5.        Payment Terms


(a)               Except as otherwise specified in the Work Order all sums set out in the Work Order shall be due for payment in full within 30 days of the date of completion of the installation

(b)               In the event that payment is not made within 30 days the Contractor reserves the right to charge interest at the rate of 5% above Barclays Bank Base Rate on the outstanding sum from the due date until payment is made


6.        Health and Safety


                The Contractor will obey all proper and reasonable safety rules and instructions which are in force at the Customers premises when the Services under this agreement are being provided.  Where no such rules or instructions apply any guidelines issued under the Health and Safety at Work Act will be adhered to.


7.        Replacement of Faulty Materials


                In the event that any part or materials supplied by the Contractor shall be faulty the Contractor will on request made within 12 months after the date of installation replace the faulty part or materials without charge


8.        Limitation of Liability


8.1            The Contractor shall perform the Services at each visit with reasonable care and skill and within a reasonable time, to the best of their ability and shall have no liability for any loss or damage arising directly or indirectly from performance of the Services unless due to the negligence of the Contractor or its sub Contractors or agents

8.2            The Contractors liability in the event of any claim whether in contract, tort, and negligence of breach of statutory duty or otherwise shall be limited to the cost of replacement of any damaged property

8.3            The Contractor shall not be liable to the Customer in contract, tort, breach of statutory duty or otherwise for any loss, damage, costs or expenses of any nature whatsoever incurred or suffered by the Customer of an indirect or consequential nature including without limitation any economic loss or other loss of turnover, profits, business or goodwill unless due to the negligence of the contractor or its sub-Contractor or Agents.

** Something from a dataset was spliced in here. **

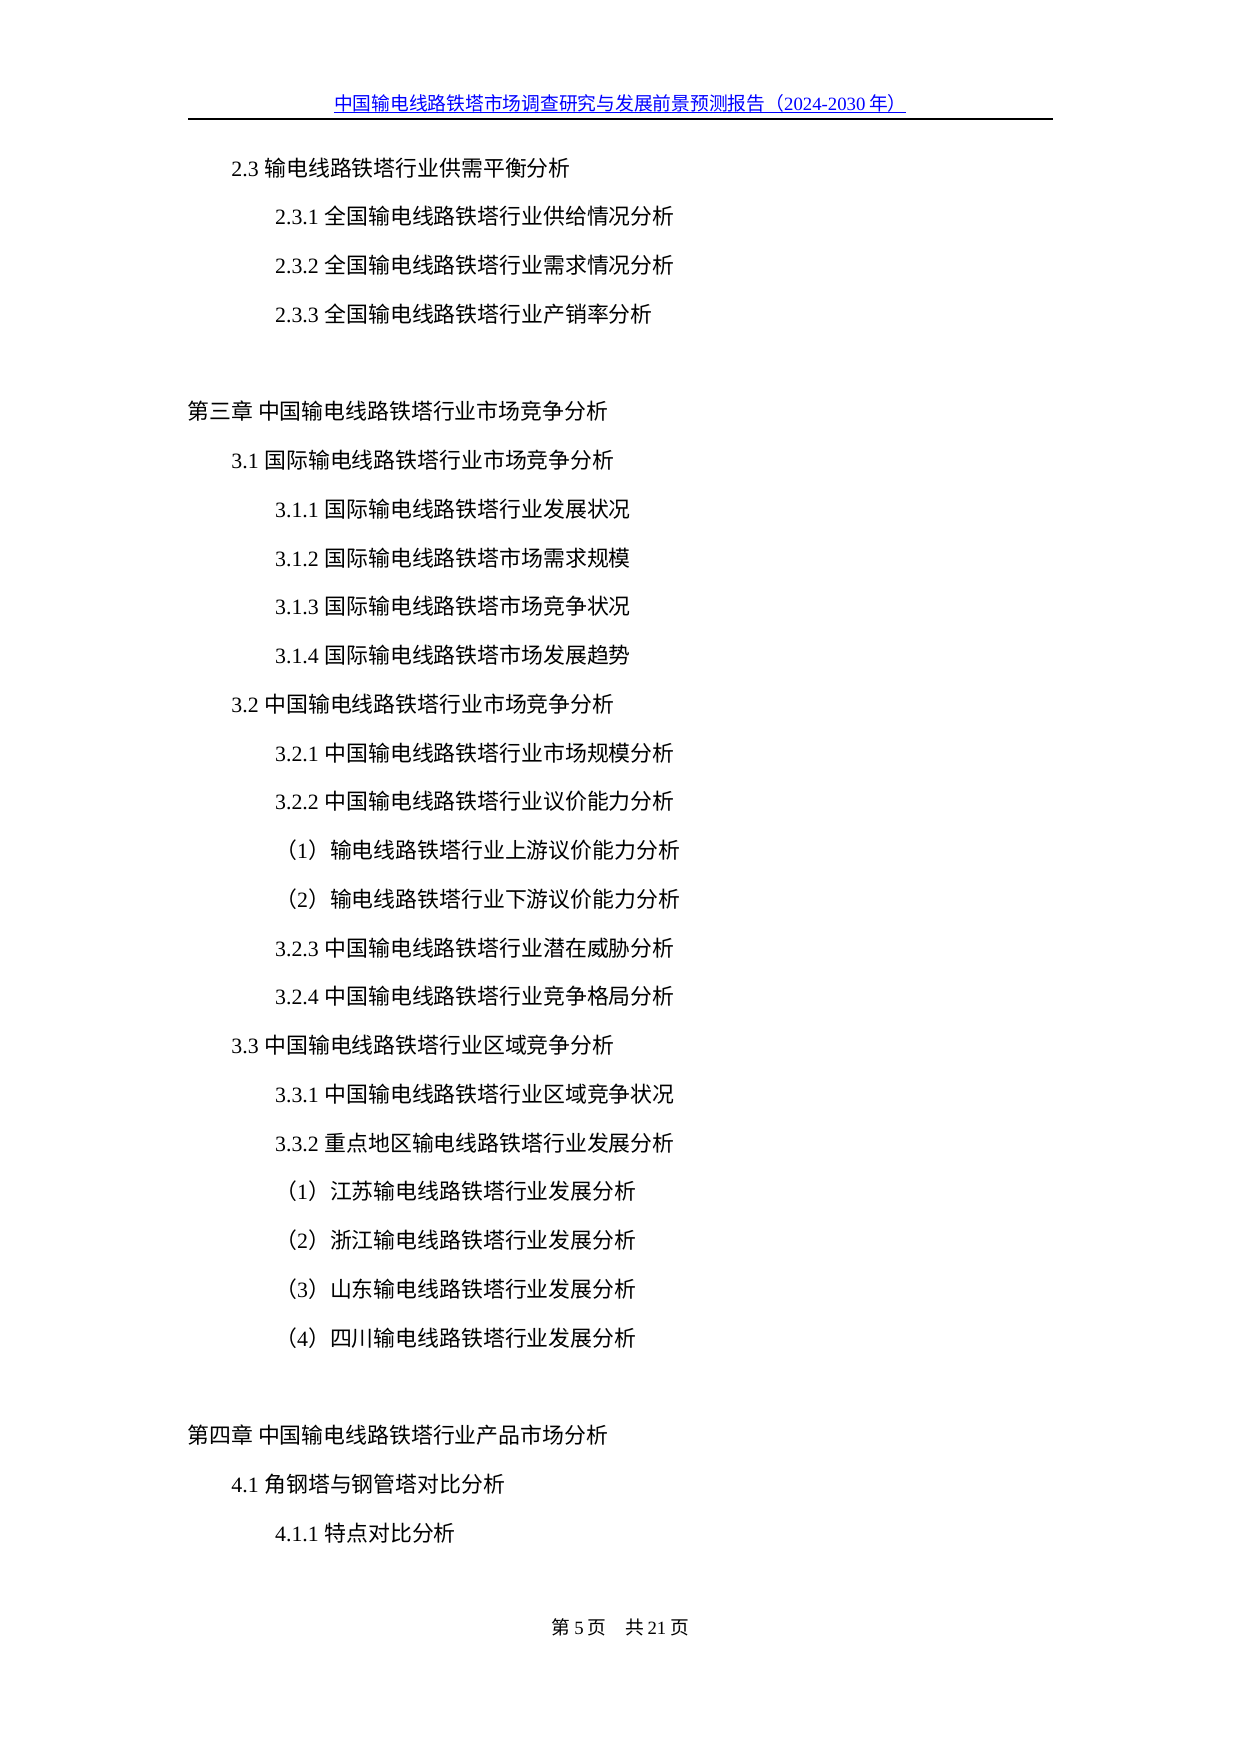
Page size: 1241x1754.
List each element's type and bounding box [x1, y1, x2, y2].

8.4            Nothing in this agreement is intended to limit any liability the Contractor may incur for death or injury of any person  


9.        Notices


                All notices which are required to be given hereunder shall be in writing and shall be sent to the address of the recipient set out in this agreement or such other address as the recipient may designate by notice given in accordance with the provisions of the clause.  Any such notice may be delivered by hand or by first class letter or by facsimile and shall be deemed to have been served as if by hand when delivered if by first class post 48 hours after posting and if by facsimile when dispatched


10.        Entire Agreement


                The Work Order contains the entire agreement between the Parties with respect to the services covered herein.  No other representation warranties or statements (whether expressed in customer’s purchase order or otherwise) shall be binding upon the Contractor unless expressly agreed to in writing by the Contractors authorised representative


11.        No Implied Warranties


                Each of the Parties acknowledges that, in entering into this agreement, it does not do so in reliance on any representation, warranty or other provision except as expressly provided in this agreement, and any conditions, warranties or other terms implied by statute or common law are excluded from this agreement to the fullest extent permitted by law.


12.        Force Majeure


12.1        Neither party shall be liable for any default due to any act of God, war, strike, lockout, industrial action fire, flood, drought, tempest or other event beyond the reasonable control of either party.

12.2        If this agreement cannot be performed or its obligations fulfilled for any reason beyond either party’s reasonable control for a continuous period of 3 months then either party may, at is discretion, terminate this agreement by notice in writing at the end of this period.


13.        English Law and Courts

            This agreement shall be governed by and construed in accordance with the law of England and Wales and each party agrees to submit to the exclusive jurisdiction of the courts of England and Wales.